If she had sung her songs without comment, I would have been the first to worship at her temple. But instead she explained how each song came about, sometimes AFTER singing it, with a few remarks, in monotone, about its source–an item in the New York Times, a phrase her grandma used to use, a cute remark by her toddler, etc. She had a great talent, but undercut it with trivial patter, shrinking her songs down to the level of everyday banality.
Is there advice here for the novelist? Yes: Keep your sources, whatever they are, outside the boundaries of your dust jacket.
In fiction, it’s the illusion that counts.

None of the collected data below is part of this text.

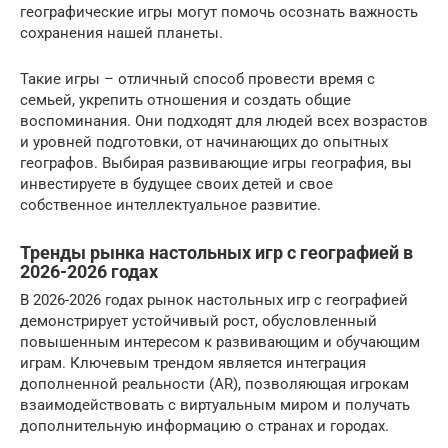
географические игры могут помочь осознать важность
сохранения нашей планеты.
Такие игры – отличный способ провести время с
семьей, укрепить отношения и создать общие
воспоминания. Они подходят для людей всех возрастов
и уровней подготовки, от начинающих до опытных
географов. Выбирая развивающие игры география, вы
инвестируете в будущее своих детей и свое
собственное интеллектуальное развитие.
Тренды рынка настольных игр с географией в
2026-2026 годах
В 2026-2026 годах рынок настольных игр с географией
демонстрирует устойчивый рост, обусловленный
повышенным интересом к развивающим и обучающим
играм. Ключевым трендом является интеграция
дополненной реальности (AR), позволяющая игрокам
взаимодействовать с виртуальным миром и получать
дополнительную информацию о странах и городах.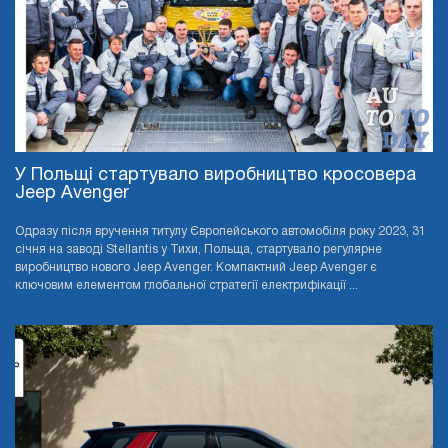
У Польщі стартувало виробництво кросовера
Jeep Avenger
Одразу після вручення титулу Європейського автомобіля року 2023, 31
січня на заводі Stellantis у Тихи, Польща, стартувало регулярне
виробництво нового Jeep Avenger. Компактний Jeep Avenger є
ключовим елементом глобальної стратегії електрифікації ...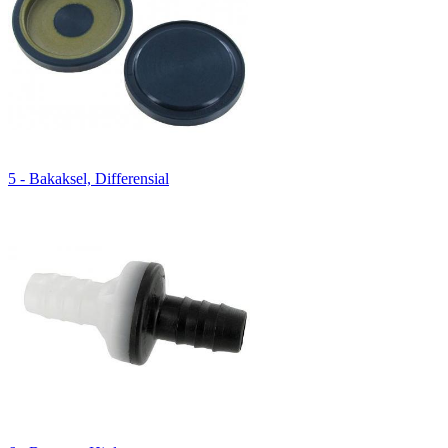
5 - Bakaksel, Differensial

Your reader hasn’t come to you for news about YOUR life (harsh, but true), nor for revelations about the everyday details of your creative process, your research, or your overarching intention. They want to luxuriate inside the bubble of a good story. And they don’t want anything to pop that bubble.
Magic is no fun if you know how every trick is done.
Kurt Vonnegut was a total believer that every element–title, dedication, preface, chapter headings, everything–should be part of furthering the illusion. Mother Night, for example, is a novel about a WWII double agent facing execution. It is dedicated to “Mata Hari.”
For David Guterson, the principle doesn’t seem so crucial. In Snow Falling on Cedars, a WWII-era California Anglo boy and his Japanese-American girlfriend are wrenched apart by the the ruthless concentration-camp internment of her and her family. I loved this book. I finished it thanking Guterson for the experience it gave me.
Then I read his afterword, a thank-you to the archive where he got his story material, and the bubble popped. Now it was history.
(Nothing wrong with history. But that’s not what I come to a novel for.)
Mind you, I’m not saying you have to be an ingrate. Guterson was right to credit the archive–I’m just saying, think twice before you put it BETWEEN THE COVERS OF YOUR NOVEL.